Most SMBs that adopt AI well end up with the same shape of outcome: people doing more interesting work, faster, with the boring repetitive parts of the job offloaded to a tool. The framing 'AI does the bits you didn't enjoy anyway' is usually true. But framing isn't enough on its own - you have to show it. Pick the first few use cases specifically because they remove tedious work, not because they replace skilled work. The early projects set the tone for everything that follows.

Involve people in the choice of tools

The teams who will use the AI should have a meaningful voice in choosing it. Not a veto - leadership still has to make the call - but a seat at the table during evaluation, a chance to test tools before they're rolled out, and a structured way to feed back what works and what doesn't. People support what they help build. They quietly sabotage what's done to them.

Train generously, but don't force it

Mandatory all-hands AI training sessions tend to produce attendance and not much else. Optional, well-pitched training - lunchtime sessions, recorded walkthroughs, a curated set of internal examples - tends to produce actual capability. Make it easy for the curious to go deep, and make it socially safe for the cautious to take it slowly. The pace will look uneven for a while. That's fine.

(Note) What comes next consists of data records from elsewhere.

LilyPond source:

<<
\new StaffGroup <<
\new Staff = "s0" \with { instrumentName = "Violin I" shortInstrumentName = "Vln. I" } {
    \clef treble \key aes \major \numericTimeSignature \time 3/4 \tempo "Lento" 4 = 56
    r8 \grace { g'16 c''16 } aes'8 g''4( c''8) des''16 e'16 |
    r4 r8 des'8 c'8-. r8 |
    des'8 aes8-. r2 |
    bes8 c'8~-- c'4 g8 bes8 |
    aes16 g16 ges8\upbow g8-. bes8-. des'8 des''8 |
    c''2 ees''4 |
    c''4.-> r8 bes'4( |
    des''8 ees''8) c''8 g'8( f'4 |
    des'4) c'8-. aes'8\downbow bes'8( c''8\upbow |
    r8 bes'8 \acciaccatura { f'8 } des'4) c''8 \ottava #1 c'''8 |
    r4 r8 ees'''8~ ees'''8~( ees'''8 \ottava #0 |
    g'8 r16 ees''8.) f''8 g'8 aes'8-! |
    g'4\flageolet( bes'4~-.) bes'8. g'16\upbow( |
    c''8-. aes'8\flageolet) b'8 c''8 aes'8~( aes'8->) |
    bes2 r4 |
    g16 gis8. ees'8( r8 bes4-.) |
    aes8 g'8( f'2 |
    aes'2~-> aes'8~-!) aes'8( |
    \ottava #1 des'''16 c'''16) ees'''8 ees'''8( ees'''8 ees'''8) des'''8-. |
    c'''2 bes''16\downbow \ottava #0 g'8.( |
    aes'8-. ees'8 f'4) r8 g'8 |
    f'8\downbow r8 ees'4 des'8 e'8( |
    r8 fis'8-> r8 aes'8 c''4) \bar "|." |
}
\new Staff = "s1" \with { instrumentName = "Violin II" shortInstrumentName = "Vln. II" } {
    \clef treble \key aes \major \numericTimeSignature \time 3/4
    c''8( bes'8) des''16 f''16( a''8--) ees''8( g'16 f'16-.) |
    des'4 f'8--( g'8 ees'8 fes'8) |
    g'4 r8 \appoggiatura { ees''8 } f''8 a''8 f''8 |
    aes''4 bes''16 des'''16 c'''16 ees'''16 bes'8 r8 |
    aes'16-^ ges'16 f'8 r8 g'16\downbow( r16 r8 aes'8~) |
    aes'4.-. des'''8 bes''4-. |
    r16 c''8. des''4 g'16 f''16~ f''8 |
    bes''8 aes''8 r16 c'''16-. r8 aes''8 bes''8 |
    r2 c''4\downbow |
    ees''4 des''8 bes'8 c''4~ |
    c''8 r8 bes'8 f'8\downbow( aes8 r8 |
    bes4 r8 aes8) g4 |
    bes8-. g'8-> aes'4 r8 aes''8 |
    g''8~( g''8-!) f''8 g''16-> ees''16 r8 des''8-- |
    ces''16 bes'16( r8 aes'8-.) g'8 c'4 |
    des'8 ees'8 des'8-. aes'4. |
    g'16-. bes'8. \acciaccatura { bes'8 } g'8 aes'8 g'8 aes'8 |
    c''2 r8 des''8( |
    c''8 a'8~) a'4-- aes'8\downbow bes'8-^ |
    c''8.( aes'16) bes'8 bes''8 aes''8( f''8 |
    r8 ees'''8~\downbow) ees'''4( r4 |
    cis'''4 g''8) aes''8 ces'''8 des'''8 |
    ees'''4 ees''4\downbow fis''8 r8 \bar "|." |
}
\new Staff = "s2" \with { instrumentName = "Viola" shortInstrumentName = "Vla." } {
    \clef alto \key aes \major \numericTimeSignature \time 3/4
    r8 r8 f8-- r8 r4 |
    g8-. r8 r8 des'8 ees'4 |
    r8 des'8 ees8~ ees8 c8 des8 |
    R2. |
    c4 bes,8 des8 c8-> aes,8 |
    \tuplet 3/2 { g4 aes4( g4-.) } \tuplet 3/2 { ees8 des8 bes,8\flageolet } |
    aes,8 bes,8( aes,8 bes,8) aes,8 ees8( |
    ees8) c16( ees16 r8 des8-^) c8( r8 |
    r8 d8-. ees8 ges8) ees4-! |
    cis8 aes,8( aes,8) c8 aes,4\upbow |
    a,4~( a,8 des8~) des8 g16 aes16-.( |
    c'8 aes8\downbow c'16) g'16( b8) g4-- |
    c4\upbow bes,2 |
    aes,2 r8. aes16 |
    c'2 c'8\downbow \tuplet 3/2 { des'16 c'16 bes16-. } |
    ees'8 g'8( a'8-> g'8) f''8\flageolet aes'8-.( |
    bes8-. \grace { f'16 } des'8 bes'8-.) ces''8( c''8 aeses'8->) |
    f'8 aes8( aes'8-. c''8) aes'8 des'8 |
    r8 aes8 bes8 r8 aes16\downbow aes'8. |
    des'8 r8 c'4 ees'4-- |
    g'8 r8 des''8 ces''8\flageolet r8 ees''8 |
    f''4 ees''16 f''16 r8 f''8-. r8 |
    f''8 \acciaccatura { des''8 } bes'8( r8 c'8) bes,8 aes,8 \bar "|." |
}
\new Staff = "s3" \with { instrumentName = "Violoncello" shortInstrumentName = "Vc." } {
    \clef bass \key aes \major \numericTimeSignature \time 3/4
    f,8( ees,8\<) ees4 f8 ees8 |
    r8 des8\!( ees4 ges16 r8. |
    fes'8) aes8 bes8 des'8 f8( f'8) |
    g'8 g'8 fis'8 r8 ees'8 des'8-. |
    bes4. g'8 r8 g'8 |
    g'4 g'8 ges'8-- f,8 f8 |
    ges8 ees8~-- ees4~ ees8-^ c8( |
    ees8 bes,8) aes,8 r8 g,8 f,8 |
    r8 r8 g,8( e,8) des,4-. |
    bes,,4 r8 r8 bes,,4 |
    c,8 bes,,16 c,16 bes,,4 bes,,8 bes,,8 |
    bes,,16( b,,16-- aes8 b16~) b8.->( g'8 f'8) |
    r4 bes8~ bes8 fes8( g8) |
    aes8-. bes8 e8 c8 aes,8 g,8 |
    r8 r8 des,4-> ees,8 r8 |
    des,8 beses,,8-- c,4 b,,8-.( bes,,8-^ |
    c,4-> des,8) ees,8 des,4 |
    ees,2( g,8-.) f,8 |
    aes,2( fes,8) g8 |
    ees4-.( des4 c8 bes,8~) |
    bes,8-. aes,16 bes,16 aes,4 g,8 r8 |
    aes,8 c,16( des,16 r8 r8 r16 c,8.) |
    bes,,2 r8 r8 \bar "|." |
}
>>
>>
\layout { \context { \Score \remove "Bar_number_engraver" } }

Recognise the early adopters publicly

Within a month or two of any AI rollout, you'll have a small group of people doing genuinely clever things with the tools. Find them, ask them to share, and recognise them publicly. Internal demos, a slot in the all-hands, a written-up case study. Three things happen at once. The early adopters feel valued. The fence-sitters see what's possible. The sceptics get a concrete example that's hard to argue with.

Be honest about productivity expectations

If AI is freeing up time, be clear about what that time is for. Is it for more output? More learning? More time with customers? Better margins? A mix? People sense quickly whether 'AI will give you time back' really means 'we're about to ask you to do 30% more work for the same pay'. If the latter is the deal, say so honestly and pay accordingly. If it's something else, name what.

Watch for the quiet signs of trouble

The team rarely tells you directly when AI is landing badly. They tell you indirectly. Adoption rates that look fine on paper but fall apart on closer inspection. Feature requests that imply nobody is actually using the tool the way the vendor intended. Sudden interest in 'understanding the AI policy' from people who never asked before. Increased turnover in a specific team. Take these signals seriously and address them before they harden.

The role of middle managers

Middle managers are usually the make-or-break group in any AI rollout. They feel the productivity pressure from above and the anxiety from below. Done right, they become the most powerful champions in the business. Done badly, they become the bottleneck where good intentions die. Spend disproportionate time briefing them, training them, and listening to them. Their experience is a leading indicator for how the rest of the team will land.

A practical conversation framework

When you sit down with the team to talk about AI, cover six things in order. One: what we're doing and why. Two: what's not changing about how we work together. Three: what is changing, specifically. Four: what happens to the time saved. Five: what we expect from you and what you should expect from us. Six: how we'll review this together in three months. Write it down afterwards and share it. The act of putting it in writing is most of the trust-building.

The long game

Your team is going to be living with AI for the rest of their careers, just as they've lived with email, mobile, and cloud. The businesses that handle this conversation well now will spend the next decade being the place good people want to work. The ones that handle it badly will spend the same decade explaining why their best people kept leaving. The technology is the easy part. The conversation is the work.